President Donald Trump’s communications strategy about tariffs is facing a quieter, more insistent kind of resistance—from his own side of the aisle. The issue isn’t the policy itself, which still enjoys broad support among Senate Republicans.
The problem, they say, is the packaging, according to The Hill.
Trump on China Trade War: "Maybe The Children Will Have Two Dolls Instead Of Thirty"https://t.co/1ExXmzQPN9
"They have ships loaded up with stuff, much of which -not all, but much of which – we don’t need." pic.twitter.com/pVMDLg42VH
— RCP Video (@rcpvideo) April 30, 2025
Trump has repeatedly suggested that American families can simply scale back their consumption—buying fewer dolls, for instance—as tariffs raise consumer prices. He first floated the example during a Cabinet meeting and has since doubled down, invoking it in interviews and offhand remarks aboard Air Force One. The core message: economic pain is the price of long-term gain. Families with young daughters, the president mused, might not need 37 dolls—they can settle for two or three.

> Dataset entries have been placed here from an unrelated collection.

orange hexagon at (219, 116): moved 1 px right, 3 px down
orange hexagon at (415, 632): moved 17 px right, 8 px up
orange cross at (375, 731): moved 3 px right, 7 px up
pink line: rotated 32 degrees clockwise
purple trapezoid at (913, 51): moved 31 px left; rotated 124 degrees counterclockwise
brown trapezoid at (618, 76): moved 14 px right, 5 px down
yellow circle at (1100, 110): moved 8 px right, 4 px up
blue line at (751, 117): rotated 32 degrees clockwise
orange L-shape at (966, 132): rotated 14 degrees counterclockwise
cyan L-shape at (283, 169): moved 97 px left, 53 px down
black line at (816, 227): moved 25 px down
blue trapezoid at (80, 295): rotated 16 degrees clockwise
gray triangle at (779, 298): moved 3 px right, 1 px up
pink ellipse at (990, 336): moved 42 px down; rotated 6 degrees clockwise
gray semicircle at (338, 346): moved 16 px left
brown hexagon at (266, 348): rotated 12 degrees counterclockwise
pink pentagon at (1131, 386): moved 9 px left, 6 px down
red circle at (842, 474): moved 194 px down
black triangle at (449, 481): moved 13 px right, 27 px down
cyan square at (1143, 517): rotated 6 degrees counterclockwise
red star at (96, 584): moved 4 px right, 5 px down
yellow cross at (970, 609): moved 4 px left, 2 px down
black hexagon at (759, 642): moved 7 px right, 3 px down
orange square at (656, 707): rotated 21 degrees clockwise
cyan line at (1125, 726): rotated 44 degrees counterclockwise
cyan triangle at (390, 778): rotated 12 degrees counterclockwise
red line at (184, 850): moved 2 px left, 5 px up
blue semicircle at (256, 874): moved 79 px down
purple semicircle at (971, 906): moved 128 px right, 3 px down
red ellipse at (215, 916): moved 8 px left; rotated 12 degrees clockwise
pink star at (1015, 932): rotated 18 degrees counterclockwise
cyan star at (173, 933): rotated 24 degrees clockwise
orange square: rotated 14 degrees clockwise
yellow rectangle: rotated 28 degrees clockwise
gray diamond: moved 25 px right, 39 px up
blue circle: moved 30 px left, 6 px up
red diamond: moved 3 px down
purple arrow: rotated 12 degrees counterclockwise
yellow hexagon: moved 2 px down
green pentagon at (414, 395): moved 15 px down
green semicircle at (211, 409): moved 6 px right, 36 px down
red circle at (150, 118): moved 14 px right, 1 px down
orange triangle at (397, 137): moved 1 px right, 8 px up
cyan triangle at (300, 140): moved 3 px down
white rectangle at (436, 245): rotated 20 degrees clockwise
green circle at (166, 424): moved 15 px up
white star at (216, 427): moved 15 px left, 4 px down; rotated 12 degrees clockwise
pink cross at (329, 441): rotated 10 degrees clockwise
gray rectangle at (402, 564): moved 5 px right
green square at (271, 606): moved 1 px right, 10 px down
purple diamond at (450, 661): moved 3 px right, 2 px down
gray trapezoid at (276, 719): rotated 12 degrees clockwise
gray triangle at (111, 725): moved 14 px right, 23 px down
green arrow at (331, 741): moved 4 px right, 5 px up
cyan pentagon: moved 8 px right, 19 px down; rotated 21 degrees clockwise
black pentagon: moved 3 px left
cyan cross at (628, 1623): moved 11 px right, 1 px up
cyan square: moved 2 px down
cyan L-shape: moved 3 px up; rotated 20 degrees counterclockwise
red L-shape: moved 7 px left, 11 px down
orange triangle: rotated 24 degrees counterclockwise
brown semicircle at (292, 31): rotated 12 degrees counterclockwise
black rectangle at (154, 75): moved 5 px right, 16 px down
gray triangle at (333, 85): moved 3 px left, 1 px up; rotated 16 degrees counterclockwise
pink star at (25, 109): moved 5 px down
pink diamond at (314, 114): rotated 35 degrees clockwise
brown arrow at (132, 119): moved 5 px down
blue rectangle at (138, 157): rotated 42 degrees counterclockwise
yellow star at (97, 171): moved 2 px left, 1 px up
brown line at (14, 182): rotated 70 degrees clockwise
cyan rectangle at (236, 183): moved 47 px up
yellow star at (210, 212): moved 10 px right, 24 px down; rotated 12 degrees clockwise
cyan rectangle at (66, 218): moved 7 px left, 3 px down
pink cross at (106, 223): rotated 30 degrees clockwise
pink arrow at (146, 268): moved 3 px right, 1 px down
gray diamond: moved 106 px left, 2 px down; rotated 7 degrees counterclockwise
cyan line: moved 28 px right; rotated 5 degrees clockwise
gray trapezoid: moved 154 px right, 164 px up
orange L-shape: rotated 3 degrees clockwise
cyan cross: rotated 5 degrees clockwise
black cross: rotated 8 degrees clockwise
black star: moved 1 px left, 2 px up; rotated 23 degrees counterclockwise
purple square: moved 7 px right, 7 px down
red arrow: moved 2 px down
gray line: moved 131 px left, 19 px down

The analogy was meant to be folksy. It landed as tone-deaf.
Several GOP senators told the outlet that the president’s framing risks making him look unmoored from the economic realities of ordinary Americans. “It’s not sensitive to people struggling every day,” one lawmaker said bluntly. The concern isn’t just rhetorical. With tariffs on Chinese goods reaching as high as 145 percent, many Republicans worry that the administration’s messaging—telling voters to brace for less and be grateful for it—is dangerously off-key.
Sen. Kevin Cramer, a Republican from North Dakota, usually a reliable Trump ally, was among the few willing to go on record. While he acknowledged Trump’s intention to normalize sacrifice, he questioned the metaphor. “He’s setting expectations as a millionaire,” Cramer said, adding that more relatable examples—cars, groceries, diapers—might help the message land with voters who aren’t insulated by wealth. He noted that in his own childhood, “a single doll was a major Christmas gift.”
Sen. Shelley Moore Capito, a Republican from West Virginia, was more succinct: “I’m not sure it’s the best example.” The understatement was shared by others who declined to fully endorse Trump’s rhetoric, even as they refrained from public criticism of the tariffs themselves.
The unease underscores a broader problem: Republicans are trying to defend a tariff strategy that’s already controversial without being saddled with a political message that sounds elitist or indifferent.